Türkün et al[8] examined effect of chlorhexidine, benzalkonium chloride, and iodine-based cavity
disinfectants on the sealing ability of different dentin adhesives. They have reported
that the use of chlorhexidine- and benzalkonium chloride-based solutions as cavity
disinfectants had no effect on the microleakage while iodine-based solutions increased
it. Another study investigating the effect of using ethanol, chlorhexidine, and NaOCl
as a cavity disinfectant on microleakage showed that these solutions did not increase
the microleakage.[6] Tulunoglu et al,[9] on the other hand, reported that the use of chlorhexidine-based cavity disinfectant
had a negative effect on dentin adhesive systems. The present study showed that all
samples exhibited microleakage when assessed under the microscope magnification. We
observed that cavities restored with Giomer have similar microleakage scores with
or without different cavity disinfection methods. These results were in accordance
with previous studies.[6]
[8]
The lasers are capable of removing the smear layer which contains residual bacteria
and disinfect the dentinal tubules.[1] The antibacterial effect of lasers is related to many factors including the laser’s
energy output, water content and volume of the cell, cell wall stability, absorption
properties, and movements of bacteria in the dentine tubules.[22] Kouchi et al[23] showed that streptococcus mutans may exist in dentine at depths of 1,050 to 1,150
μm. It was shown that the antimicrobial activity of chlorhexidine gluconate in a 500-μm
thick dentine goes down to 54%,[24] while a diode laser could kill 90.8% of the microorganisms at 5W and 97.7% at 7W
for the same dentine thickness.[22] In a study conducted by Türkün et al,[1] erbium, chromium: yttrium-scandium-gallium-garnet (Er, Cr: YSGG) laser with power
outputs 0.75 W and 1 W and a chlorhexidine-based cavity disinfectant were compared
in terms of antibacterial activity, and it was reported there was no significant difference
between the two methods and lasers could be used for cavity disinfection, but it was
not an economical method. In a study on the effect of potassium-titanyl-phosphate
(KTP) laser radiation, 2% chlorhexidine gluconate, and Clearfil Protect Bond on the
microleakage of Class V composite restorations, KTP lasers were reported to reduce
the microleakage to a statistically significant extent. In the present study, no statistically
significant difference was observed when the microleakage scores related to the use
of Er, Cr: YSGG laser with a power output of 0.75 W were compared with the scores
of the other groups.
Studies examining the microleakage of Class V restorations reported that gingival
edges of cavities showed higher microleakage than the incisal edges,[25]

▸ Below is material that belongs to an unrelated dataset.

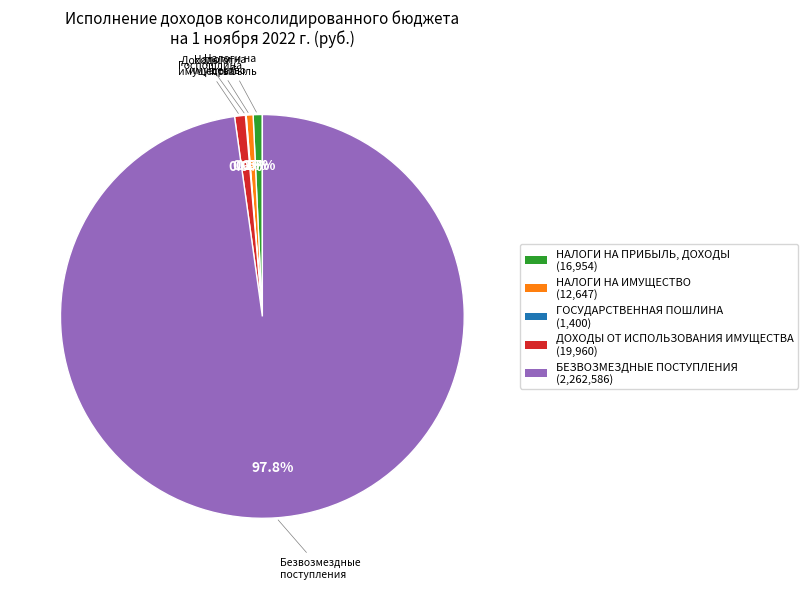

To the nearest percent, what is the difference between the largest and smallest slice percentages?

98%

[26] which were attributed to the fact that the enamel layer in the cervical region is
thinner, and therefore more permeable than the enamel layer at the incisal edge.[25] In fact, in the present study, the microleakage scores of gingival margins showed
were significantly higher than the incisal margins.
Conclusion
The results of present study indicate that the cavity disinfectant application has
no effect on the microleakage of Class V Giomer restorations. These findings should
be supported with long-term clinical trials.